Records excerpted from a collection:
:::
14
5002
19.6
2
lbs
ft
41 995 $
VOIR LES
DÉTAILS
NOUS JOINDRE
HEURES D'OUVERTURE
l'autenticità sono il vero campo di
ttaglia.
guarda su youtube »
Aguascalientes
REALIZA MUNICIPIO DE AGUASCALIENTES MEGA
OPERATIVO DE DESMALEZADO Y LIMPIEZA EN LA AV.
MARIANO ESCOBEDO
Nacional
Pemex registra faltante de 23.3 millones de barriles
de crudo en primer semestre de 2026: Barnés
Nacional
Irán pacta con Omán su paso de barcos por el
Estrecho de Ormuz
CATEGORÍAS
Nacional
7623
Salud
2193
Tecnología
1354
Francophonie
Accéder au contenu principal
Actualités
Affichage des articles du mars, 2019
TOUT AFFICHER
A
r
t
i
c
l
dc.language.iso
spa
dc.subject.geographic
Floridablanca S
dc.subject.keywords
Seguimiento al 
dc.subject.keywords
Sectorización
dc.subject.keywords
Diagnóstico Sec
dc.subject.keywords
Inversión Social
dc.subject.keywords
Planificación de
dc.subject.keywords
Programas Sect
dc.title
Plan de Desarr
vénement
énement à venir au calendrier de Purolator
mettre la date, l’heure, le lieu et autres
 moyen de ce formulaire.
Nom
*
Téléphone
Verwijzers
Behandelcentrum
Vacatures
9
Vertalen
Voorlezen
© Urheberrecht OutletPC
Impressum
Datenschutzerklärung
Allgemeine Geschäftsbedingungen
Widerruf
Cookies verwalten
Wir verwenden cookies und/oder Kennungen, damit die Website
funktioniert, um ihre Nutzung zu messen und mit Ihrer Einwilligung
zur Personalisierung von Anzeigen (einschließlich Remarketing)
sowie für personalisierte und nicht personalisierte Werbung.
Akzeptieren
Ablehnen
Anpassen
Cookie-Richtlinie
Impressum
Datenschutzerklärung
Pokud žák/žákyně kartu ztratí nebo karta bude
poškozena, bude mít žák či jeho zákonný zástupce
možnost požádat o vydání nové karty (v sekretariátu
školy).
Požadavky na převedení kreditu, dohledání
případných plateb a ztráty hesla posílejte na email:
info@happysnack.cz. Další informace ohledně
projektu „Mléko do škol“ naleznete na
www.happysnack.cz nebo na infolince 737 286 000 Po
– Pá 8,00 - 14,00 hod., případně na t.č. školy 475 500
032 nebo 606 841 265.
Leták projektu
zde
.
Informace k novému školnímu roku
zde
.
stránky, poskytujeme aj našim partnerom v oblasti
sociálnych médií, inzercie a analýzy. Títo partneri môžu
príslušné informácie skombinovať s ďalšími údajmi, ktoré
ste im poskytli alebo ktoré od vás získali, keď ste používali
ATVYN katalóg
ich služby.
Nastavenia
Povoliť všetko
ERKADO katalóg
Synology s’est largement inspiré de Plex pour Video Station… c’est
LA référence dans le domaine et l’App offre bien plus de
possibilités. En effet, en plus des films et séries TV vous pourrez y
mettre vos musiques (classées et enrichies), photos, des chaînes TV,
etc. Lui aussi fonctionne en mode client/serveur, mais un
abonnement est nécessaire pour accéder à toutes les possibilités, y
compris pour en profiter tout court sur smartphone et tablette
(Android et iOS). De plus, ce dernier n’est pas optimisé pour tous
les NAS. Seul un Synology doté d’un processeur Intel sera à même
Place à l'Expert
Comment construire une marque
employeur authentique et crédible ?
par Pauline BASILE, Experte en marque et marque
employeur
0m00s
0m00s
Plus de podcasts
:::
» **WORK REQUIRED**
Update the data from its first line through the line containing "Irán pacta con Omán su paso de barcos por el" by replacing "Nacional" with "Internacional", leaving everything else unchanged. Give back only those lines.

» **WRITTEN REPLY**
14
5002
19.6
2
lbs
ft
41 995 $
VOIR LES
DÉTAILS
NOUS JOINDRE
HEURES D'OUVERTURE
l'autenticità sono il vero campo di
ttaglia.
guarda su youtube »
Aguascalientes
REALIZA MUNICIPIO DE AGUASCALIENTES MEGA
OPERATIVO DE DESMALEZADO Y LIMPIEZA EN LA AV.
MARIANO ESCOBEDO
Internacional
Pemex registra faltante de 23.3 millones de barriles
de crudo en primer semestre de 2026: Barnés
Internacional
Irán pacta con Omán su paso de barcos por el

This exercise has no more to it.